Does Medicare Cover Physical Therapy - Guidelines & Coverage
Medicare boasts itself as one of the most comprehensive health insurance plans you can enroll in. So, if you’re like the millions of American seniors who rely on Medicare to help cover your healthcare costs, you may be surprised to learn that there are certain medical services your Medicare won’t cover, especially if it’s not considered medically necessary. So, if you find yourself wondering if your Medicare covers physical therapy, here’s your answer.
Does Medicare Cover Physical Therapy?
Fortunately, those who think they will need Medicare physical therapy coverage can breathe a sigh of relief because it turns out Medicare does cover physical therapy through its Part B insurance. All those who are covered by Medicare Part B are eligible for coverage as long as the requested Medicare physical therapy services are considered medically necessary and reasonable.
What Are the Guidelines?
Once you reach a certain amount in the calendar year the law requires you to obtain written confirmation from your therapy provider that the services being rendered are medically necessary and reasonable. The Medicare physical therapy provider will be required to include a special notation with your therapy claim that confirms the medical necessity and reasonableness of the services provided. Additionally, the special notation will also need to confirm that your medical records illustrate why the specific services are necessary medically.
What Is the Coverage Limit?
Congress has recently eliminated the Medicare physical therapy cap. However, there are some limits set and once they are reached, Medicare will require further confirmation of the medical necessity of the therapy services you are receiving.
Under the current law, once you have reached $2,010 worth of physical therapy services you will be required to obtain further confirmation from your therapy provider which will be added to your medical record. Also, you should note that if you are also receiving speech-language pathology services from Medicare, that is also added to your allotted usage before being required to obtain further confirmation from your therapy provider.
Even after you have complied with the requirements of the first usage limit, if you continue to receive Medicare physical therapy services throughout the year you may end up hitting the second limit, which may require additional steps for you to continue Medicare physical therapy coverage. Once you have received $3,000 worth of Medicare physical therapy and speech-language pathology services in a calendar year a contractor working with Medicare may take a look at your medical records to ensure the therapy services rendered were indeed medically necessary.
Understanding Your Medicare Benefits
Although Medicare physical therapy coverage will include everything that is medically necessary, there are times when you desire to receive certain types of physical therapy services that are technically not considered medically necessary, but they would greatly improve the quality of your life.
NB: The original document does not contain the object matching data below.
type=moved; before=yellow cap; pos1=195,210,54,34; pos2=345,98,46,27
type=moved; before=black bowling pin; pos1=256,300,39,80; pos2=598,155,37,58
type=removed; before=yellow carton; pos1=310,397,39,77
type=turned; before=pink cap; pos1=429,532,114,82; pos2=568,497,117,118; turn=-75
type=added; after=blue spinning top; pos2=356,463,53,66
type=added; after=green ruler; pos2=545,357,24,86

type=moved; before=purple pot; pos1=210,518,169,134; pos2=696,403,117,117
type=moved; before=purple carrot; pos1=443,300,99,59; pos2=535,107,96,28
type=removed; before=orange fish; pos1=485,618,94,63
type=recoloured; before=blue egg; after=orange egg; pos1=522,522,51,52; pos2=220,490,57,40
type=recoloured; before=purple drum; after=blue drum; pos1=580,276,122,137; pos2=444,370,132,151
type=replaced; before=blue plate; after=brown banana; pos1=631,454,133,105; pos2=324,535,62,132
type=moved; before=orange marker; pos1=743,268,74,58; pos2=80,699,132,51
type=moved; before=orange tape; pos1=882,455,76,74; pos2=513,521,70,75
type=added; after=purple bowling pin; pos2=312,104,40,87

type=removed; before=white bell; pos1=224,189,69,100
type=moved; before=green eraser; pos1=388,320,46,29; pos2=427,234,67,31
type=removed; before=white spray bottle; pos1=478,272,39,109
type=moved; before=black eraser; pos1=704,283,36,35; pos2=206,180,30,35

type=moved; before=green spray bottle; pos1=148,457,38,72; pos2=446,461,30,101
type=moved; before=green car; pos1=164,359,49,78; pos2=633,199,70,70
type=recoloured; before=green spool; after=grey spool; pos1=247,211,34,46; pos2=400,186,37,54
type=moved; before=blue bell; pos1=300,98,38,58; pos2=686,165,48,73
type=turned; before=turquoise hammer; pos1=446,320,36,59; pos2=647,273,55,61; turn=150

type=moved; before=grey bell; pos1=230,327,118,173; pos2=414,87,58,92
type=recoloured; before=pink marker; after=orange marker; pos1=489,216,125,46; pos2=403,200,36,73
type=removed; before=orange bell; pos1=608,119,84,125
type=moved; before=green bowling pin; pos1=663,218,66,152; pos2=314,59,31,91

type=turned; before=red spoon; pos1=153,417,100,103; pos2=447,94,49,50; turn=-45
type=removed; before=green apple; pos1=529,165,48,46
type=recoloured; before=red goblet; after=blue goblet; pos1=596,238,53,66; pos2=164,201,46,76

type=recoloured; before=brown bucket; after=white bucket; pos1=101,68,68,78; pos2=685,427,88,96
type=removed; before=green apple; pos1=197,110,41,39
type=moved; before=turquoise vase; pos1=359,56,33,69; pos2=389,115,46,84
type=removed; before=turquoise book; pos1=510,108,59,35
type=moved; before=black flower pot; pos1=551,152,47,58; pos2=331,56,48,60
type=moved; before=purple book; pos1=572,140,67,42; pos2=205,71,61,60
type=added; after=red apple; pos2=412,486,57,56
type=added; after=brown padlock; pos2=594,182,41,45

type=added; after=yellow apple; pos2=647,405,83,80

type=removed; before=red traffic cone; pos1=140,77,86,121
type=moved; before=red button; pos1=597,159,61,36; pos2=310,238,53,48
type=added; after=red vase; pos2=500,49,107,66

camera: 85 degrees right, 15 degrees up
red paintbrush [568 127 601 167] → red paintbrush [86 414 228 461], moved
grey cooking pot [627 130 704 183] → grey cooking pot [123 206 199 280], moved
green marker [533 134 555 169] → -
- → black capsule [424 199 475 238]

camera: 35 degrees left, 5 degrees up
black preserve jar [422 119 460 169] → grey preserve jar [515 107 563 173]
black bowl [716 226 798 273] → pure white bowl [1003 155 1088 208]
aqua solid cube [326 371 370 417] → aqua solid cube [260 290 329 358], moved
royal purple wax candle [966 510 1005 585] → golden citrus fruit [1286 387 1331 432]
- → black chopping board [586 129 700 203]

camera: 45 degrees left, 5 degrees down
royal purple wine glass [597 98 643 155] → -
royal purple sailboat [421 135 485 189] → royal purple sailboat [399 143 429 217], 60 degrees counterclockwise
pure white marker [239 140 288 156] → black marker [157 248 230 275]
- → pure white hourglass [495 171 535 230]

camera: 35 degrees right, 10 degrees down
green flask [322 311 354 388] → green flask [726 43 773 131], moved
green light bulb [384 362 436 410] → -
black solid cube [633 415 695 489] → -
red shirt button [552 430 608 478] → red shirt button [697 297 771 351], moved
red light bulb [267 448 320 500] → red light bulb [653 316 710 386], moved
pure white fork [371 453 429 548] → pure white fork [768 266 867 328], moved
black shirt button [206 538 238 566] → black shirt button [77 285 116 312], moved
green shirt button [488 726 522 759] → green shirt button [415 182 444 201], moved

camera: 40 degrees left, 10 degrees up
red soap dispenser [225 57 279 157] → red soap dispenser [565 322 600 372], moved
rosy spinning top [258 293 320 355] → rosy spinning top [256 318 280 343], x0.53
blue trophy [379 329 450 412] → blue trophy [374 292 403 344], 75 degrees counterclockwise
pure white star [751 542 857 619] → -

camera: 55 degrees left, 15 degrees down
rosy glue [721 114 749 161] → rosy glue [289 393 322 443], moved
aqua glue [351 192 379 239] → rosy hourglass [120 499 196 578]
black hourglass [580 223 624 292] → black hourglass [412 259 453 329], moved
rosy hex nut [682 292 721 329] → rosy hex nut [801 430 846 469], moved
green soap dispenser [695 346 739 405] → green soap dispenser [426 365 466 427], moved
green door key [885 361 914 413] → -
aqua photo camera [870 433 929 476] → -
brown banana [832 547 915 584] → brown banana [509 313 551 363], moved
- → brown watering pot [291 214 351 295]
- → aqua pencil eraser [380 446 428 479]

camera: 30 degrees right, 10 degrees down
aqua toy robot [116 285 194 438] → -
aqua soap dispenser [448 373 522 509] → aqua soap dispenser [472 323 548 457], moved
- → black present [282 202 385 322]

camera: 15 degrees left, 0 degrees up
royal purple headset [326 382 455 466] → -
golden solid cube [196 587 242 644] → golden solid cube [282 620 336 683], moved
Luckily, in these cases, there is a process via Medicare that you can use to make sure you are able to also receive these services.
Your therapy provider will be required to provide a written notice that these services are not necessary medically. This notice, known as an Advance Beneficiary Notice of Noncoverage (ABN) must be provided prior to you receiving the specific desired physical therapy services. Another thing that is important to be aware of is that if you do indeed elect to obtain these unnecessary services you will have to agree to pay for the services yourself. You may also decide to cover these costs with a Medicare Supplement insurance plan, otherwise known as Medigap.
As a part of Medicare Part B coverage, physical therapy via Medicare will follow the Part B deduction limits. Currently, this means that you will have to pay a standard $183 annual deductible. After the deductible is covered Medicare generally covers 80 percent of the costs for Medicare-approved services and procedures.
The monthly premium for Medicare Part B coverage is $134 or more, depending upon your income level. The highest monthly premium paid is $428.60 for individuals earning $160,000 per year or $320,000 annually for a married couple.